From streaming videos to music services and food preparation, today’s world is rife with on-demand subscription models. And at a time when uncertainty is stalling capital investment by businesses, a similar idea might be just the ticket for manufacturers looking to support ongoing, new or experimental projects, while keeping a lid on costs.
Known as “equipment-as-a-service,” this twist on a rental concept isn’t new. Rolls-Royce has long offered its expensive aircraft engines on a “powerby-the-hour” basis. The idea is now gaining traction among manufacturers as connectivity facilitated by the internet of things comes to industrial equipment, affording operators the ability to remotely monitor their machinery.

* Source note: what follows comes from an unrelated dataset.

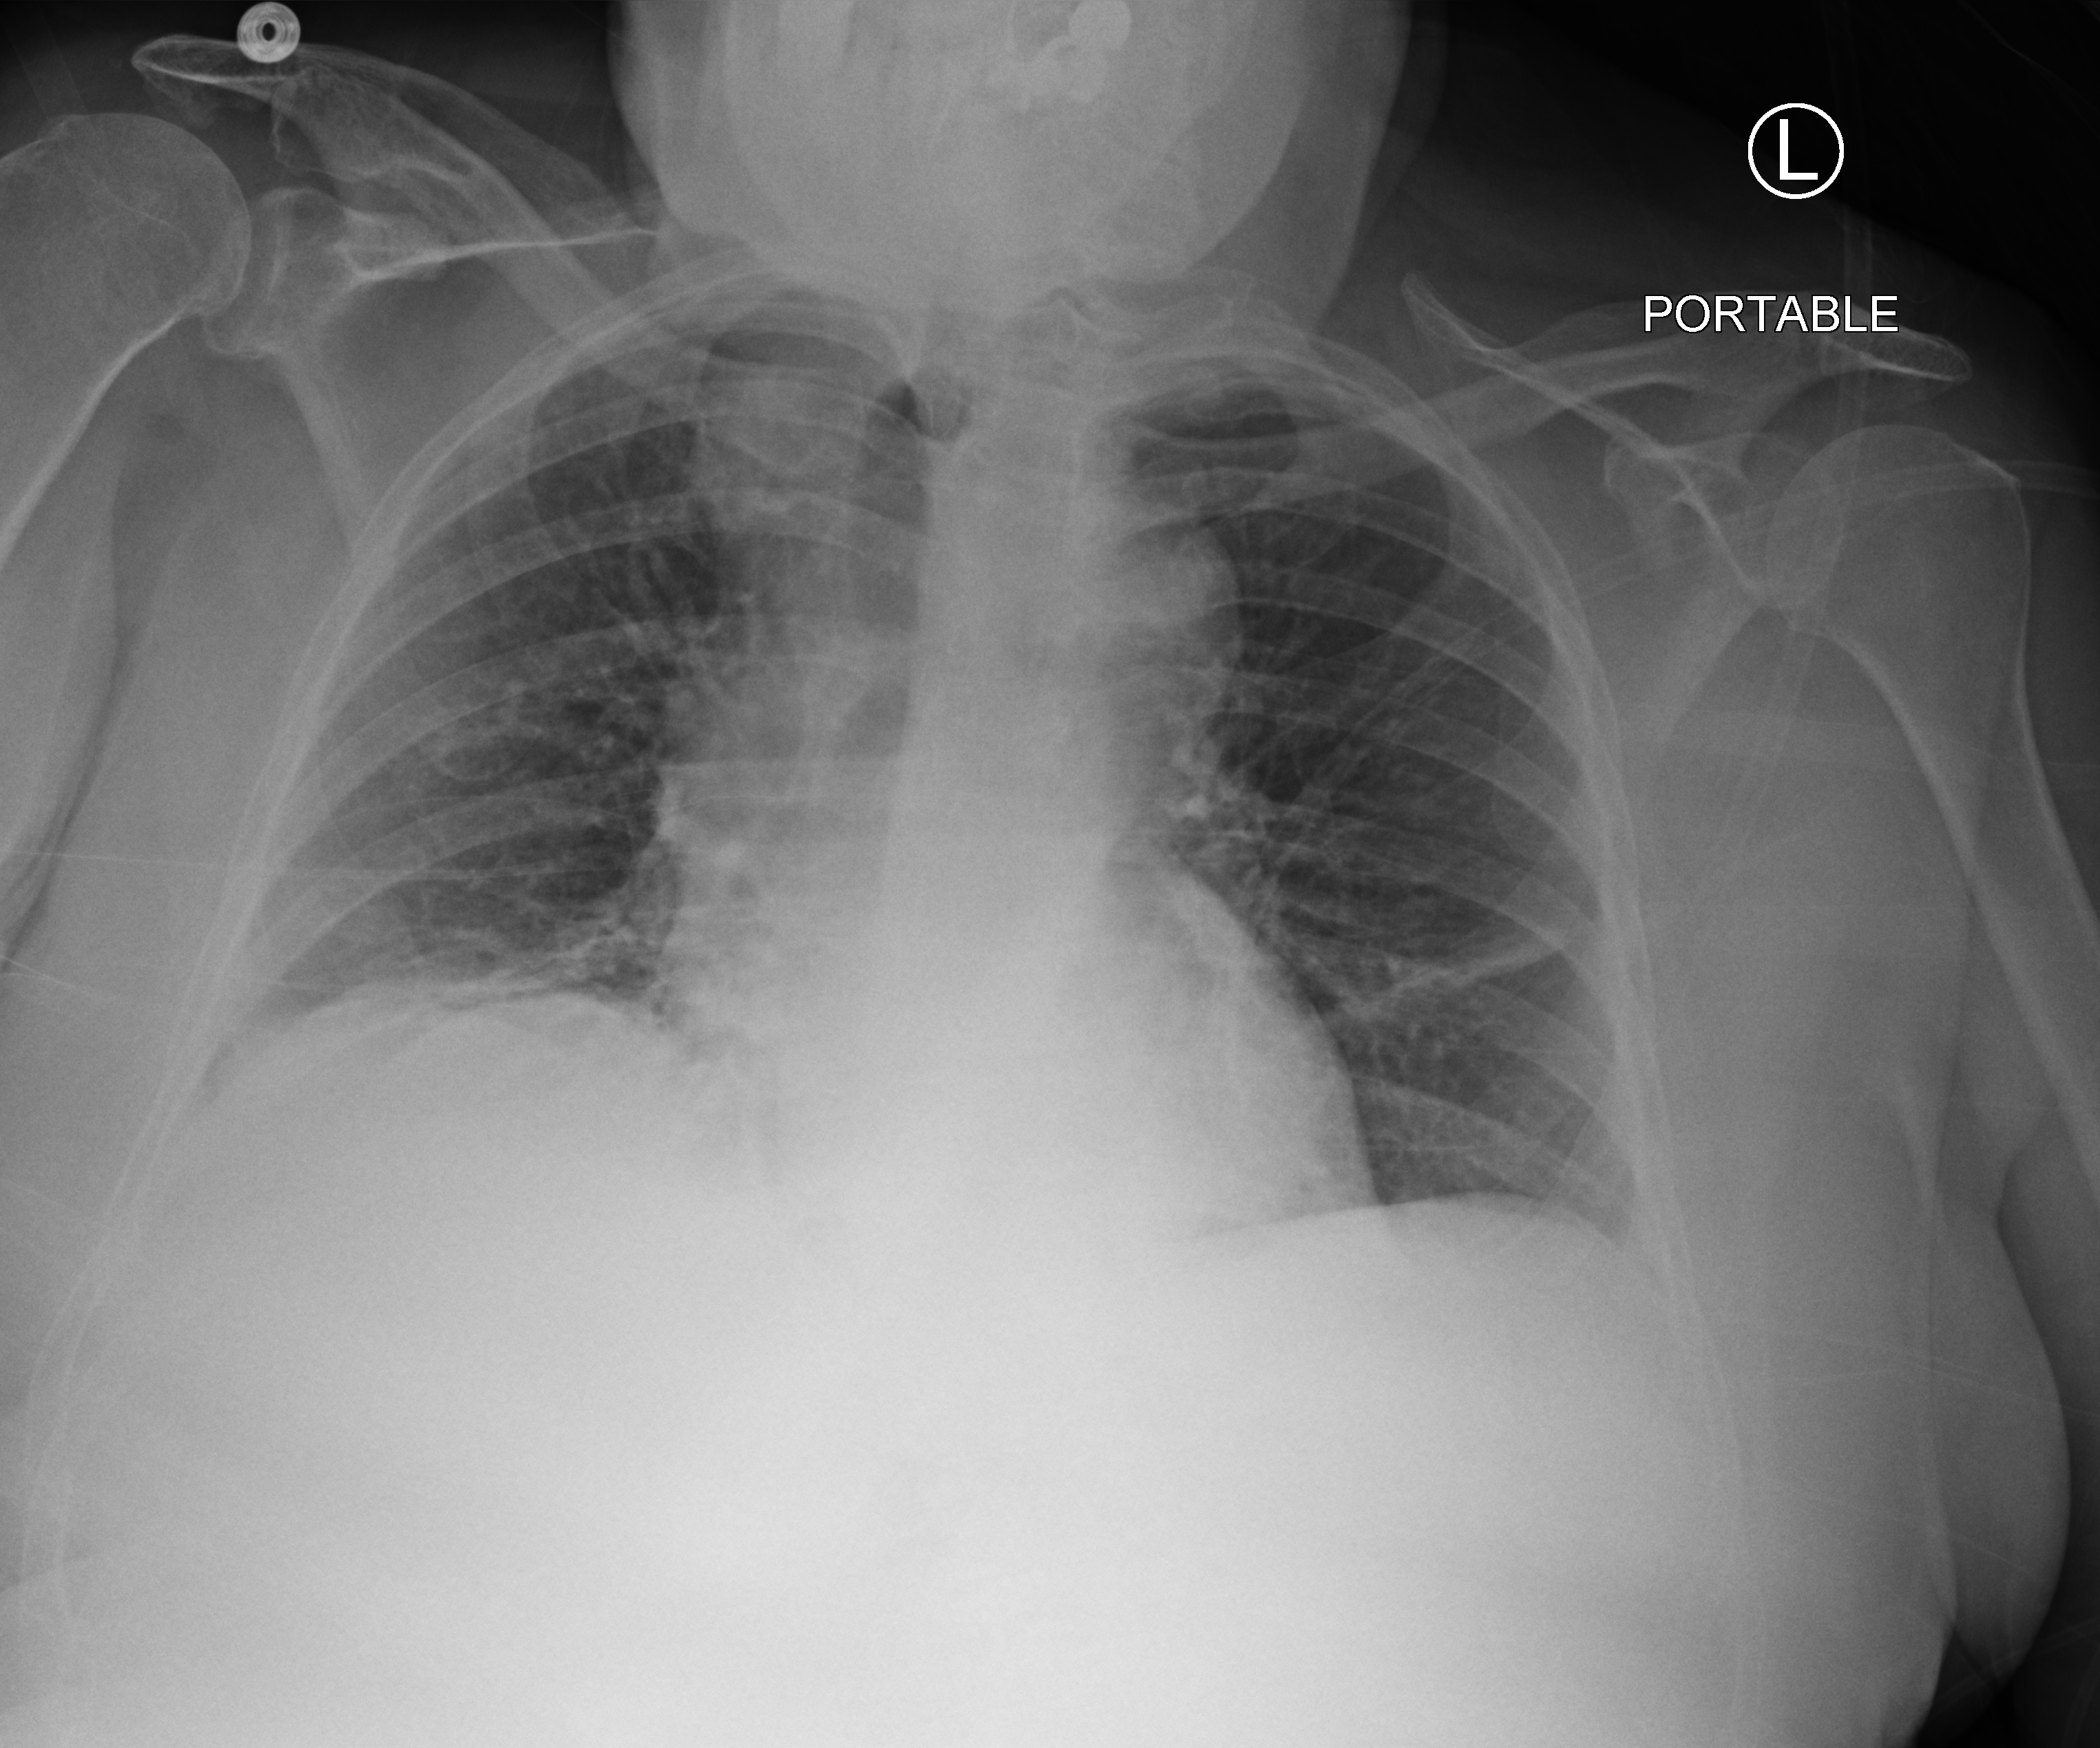
Chest X-ray (portable), anteroposterior (AP) projection. Female patient hospitalised with COVID-19, age 75–90 years.
Hospital-stay facts (about this admission, not read from this image; timing relative to this image not recorded): mechanically ventilated during this hospital stay: no; admitted to intensive care during this hospital stay: no; length of hospital stay: 14 days.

Here’s how it works: Instead of making an outright purchase, manufacturers pay a comprehensive periodic fee for machinery uptime based on consumption or outcomes. Unlike traditional lease arrangements, the amount varies, and is based on the extent of use tied to a particular asset. Think of it as taking a taxi as opposed to leasing a car.
Since the user—a manufacturing company—does not own the equipment, the supplier is responsible for service, repairs, spare parts, service-level agreements and related costs for the duration of the contract, which is generally long term.
The growing focus on EaaS has been prompted by digital technologies: internet-enabled smart machines or legacy machines retrofitted with these capabilities. These allow producers to monitor equipment on a realtime basis for performance, usage and billing data. EaaS helps suppliers as well through sustained customer engagement and critical data insights that would enhance the product design and service offerings. The predictive maintenance capabilities allow suppliers to manage repair costs by addressing concerns early on before a machine breaks down, and to schedule service based on use rather than hew to a fixed schedule.
Of course, shifting to an EaaS model requires a cultural shift within the organization, including a commitment to retraining. But if a full-blown capital outlay for new equipment is not on the table, this alternative may be worth considering.